That Barber Pole cigar is a Rocky Patel ITC Split Decision.


----------



## Pitbull (Sep 29, 2005)

Way to go Joe!!!


----------



## Rodeo (May 25, 2009)

Joe, you are awesome!!!


----------



## smelvis (Sep 7, 2009)

Rodeo said:


> Joe, you are awesome!!!


I thought so before he hit me and I still do!


----------



## MrLexus (Dec 31, 2009)

Awesome surprise! I cant wait to send my first bomb


----------



## eyesack (Jul 19, 2009)

I think I shat bricks! LOL! You guys are MAD! WTG Joe, and Dave, lol you can't say you didn't have it comin', eh?


----------



## smelvis (Sep 7, 2009)

eyesack said:


> I think I shat bricks! LOL! You guys are MAD! WTG Joe, and Dave, lol you can't say you didn't have it comin', eh?


Sure I can, see! I didn't have it coming. LOL neaner neaner :gossip:


----------



## Stench (Aug 17, 2009)

Wow, that is EPIC!


----------



## Nurse_Maduro (Oct 23, 2008)

Wow...can't believe I missed this. Great hit Dave, and very much deserving. Nice shot, Joe!!!


----------



## smelvis (Sep 7, 2009)

Nurse_Maduro said:


> Wow...can't believe I missed this. Great hit Dave, and very much deserving. Nice shot, Joe!!!


Yeah and there was some good stuff in there, I even found a Padron 64!!!

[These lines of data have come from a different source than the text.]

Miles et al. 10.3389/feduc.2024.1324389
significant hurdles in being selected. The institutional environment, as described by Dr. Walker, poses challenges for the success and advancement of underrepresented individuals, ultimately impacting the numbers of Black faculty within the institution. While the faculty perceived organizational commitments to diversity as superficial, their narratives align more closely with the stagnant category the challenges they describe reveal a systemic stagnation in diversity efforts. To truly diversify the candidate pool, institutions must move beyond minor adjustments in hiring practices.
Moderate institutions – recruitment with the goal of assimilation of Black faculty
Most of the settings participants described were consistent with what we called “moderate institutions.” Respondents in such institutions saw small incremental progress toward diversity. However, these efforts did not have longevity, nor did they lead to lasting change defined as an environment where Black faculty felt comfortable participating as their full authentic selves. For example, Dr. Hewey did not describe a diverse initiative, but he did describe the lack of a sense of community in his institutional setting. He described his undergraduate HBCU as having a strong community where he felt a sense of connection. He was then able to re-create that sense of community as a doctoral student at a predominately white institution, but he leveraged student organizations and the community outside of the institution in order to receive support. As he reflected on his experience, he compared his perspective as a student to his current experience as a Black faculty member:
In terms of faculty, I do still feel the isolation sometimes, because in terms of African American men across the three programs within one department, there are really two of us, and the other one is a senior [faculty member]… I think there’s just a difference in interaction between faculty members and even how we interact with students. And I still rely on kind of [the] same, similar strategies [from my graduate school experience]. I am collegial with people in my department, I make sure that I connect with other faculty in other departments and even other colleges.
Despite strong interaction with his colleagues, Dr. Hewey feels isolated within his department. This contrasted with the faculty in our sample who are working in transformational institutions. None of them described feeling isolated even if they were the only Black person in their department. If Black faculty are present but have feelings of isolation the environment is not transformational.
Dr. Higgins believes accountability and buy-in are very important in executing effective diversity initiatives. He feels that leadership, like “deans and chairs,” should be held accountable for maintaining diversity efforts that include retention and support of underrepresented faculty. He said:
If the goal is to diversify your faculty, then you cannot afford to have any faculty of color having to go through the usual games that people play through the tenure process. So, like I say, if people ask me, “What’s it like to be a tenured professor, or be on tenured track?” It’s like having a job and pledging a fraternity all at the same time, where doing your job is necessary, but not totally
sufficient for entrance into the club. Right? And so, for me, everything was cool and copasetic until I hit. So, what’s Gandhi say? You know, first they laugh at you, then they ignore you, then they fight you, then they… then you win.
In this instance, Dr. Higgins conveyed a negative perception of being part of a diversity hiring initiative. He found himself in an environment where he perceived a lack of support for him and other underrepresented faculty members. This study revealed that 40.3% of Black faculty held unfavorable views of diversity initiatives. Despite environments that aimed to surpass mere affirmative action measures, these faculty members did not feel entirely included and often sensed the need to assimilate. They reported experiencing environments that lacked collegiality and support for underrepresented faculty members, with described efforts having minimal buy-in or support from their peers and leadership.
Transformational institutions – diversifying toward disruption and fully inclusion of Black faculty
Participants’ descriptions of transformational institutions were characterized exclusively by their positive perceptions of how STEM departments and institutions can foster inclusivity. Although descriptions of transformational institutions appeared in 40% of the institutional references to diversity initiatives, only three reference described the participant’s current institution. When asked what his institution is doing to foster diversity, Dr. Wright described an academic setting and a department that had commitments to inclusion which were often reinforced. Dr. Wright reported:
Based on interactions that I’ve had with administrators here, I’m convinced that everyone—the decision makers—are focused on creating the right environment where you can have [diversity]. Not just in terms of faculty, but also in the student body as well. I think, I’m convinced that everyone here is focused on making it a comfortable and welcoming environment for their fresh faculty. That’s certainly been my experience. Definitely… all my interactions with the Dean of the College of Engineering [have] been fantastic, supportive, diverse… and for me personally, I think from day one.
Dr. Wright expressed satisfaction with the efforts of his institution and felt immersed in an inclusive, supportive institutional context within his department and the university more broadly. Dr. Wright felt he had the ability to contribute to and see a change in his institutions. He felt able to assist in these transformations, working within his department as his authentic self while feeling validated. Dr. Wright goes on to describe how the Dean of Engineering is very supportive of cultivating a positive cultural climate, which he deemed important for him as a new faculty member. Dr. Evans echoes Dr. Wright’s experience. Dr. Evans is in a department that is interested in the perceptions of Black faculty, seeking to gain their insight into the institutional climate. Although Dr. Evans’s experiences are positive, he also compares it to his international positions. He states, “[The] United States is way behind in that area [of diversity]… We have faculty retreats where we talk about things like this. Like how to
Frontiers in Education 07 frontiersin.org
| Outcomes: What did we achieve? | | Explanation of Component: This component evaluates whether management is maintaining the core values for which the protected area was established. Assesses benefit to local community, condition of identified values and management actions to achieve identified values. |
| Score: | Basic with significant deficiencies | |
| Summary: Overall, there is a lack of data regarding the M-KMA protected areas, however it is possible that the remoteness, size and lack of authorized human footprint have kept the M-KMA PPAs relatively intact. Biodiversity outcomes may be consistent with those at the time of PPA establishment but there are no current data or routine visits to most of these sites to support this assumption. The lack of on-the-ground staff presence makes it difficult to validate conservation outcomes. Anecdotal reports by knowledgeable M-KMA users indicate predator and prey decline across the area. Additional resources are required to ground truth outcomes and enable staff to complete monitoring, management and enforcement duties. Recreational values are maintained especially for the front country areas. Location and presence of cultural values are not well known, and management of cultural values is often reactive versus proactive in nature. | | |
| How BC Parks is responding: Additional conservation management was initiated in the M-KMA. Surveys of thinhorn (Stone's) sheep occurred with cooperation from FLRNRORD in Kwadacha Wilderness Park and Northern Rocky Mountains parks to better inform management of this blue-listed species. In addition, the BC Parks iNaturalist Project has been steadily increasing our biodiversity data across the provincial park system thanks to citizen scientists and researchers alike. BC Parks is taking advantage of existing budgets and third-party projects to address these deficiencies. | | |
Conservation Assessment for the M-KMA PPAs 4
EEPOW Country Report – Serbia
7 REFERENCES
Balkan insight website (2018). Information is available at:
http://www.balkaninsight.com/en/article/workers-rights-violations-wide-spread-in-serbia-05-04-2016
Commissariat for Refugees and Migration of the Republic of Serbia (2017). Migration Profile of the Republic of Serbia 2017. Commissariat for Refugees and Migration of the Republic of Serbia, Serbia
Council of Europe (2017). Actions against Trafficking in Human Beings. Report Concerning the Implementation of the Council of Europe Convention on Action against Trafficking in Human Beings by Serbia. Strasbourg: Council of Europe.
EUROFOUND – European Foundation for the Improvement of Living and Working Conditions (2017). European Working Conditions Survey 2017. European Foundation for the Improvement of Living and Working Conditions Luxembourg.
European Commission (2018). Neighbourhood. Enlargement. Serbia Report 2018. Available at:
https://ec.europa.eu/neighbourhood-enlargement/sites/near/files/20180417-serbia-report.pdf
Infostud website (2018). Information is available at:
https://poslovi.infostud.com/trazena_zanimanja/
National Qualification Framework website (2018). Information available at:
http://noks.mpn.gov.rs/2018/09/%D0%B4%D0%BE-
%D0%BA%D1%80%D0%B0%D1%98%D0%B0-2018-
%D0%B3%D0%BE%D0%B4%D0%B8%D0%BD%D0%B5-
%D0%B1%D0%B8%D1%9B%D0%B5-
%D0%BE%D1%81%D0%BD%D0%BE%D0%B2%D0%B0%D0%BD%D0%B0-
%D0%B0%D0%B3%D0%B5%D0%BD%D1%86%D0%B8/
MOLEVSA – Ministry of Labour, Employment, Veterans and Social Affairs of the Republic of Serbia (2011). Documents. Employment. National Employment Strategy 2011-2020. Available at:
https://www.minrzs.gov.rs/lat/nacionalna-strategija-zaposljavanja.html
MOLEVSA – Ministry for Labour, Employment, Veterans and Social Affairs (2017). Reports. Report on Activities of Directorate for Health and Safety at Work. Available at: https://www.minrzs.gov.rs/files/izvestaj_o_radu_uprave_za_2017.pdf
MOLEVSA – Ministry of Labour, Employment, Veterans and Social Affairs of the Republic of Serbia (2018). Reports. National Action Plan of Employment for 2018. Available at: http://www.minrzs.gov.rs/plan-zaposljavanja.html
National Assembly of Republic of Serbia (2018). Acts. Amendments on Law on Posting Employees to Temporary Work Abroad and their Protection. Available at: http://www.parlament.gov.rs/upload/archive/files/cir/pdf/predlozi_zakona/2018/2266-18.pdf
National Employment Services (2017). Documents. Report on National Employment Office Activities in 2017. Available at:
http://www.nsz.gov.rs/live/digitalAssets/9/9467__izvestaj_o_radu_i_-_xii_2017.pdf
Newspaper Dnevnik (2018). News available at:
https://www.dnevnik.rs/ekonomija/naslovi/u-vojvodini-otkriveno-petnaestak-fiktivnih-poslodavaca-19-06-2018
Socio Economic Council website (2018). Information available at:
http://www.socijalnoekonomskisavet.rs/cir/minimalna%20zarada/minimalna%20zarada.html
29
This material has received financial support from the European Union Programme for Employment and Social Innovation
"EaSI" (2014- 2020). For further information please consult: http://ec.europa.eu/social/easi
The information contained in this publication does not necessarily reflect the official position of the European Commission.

Thanks again Joe :kicknuts:


----------



## eyesack (Jul 19, 2009)

smelvis said:


> Sure I can, see! I didn't have it coming. LOL neaner neaner :gossip:


:gasp: I'll neaner neaner YOU!!!oke: lol


----------



## zitro_joe (Oct 6, 2008)

It is definitely a wild assortment; ESG, Pad, Padilla, RP, Oliva, Avo...just about sampler of everything I had.


----------



## quesadilla (Dec 9, 2009)

FUUUUUUUUUUUUUUUUUUUUUUUUUUUUUUUUU.... never have I felt so much jealousy in my life


----------



## tobacmon (May 17, 2007)

Can't believe I missed this--Well deserved to an outstanding BOTL that is Shuckin's-----Freaking awesome of you Joe to make a grown man cry---fatalistic lay down brother, "Fantastic Indeed!"


----------



## smelvis (Sep 7, 2009)

tobacmon said:


> Can't believe I missed this--Well deserved to an outstanding BOTL that is Shuckin's-----Freaking awesome of you Joe to make a grown man cry---fatalistic lay down brother, "Fantastic Indeed!"


Um Paul Joe bombed me? :lol:


----------



## tobacmon (May 17, 2007)

smelvis said:


> Um Paul Joe bombed me? :lol:


:jaw:


----------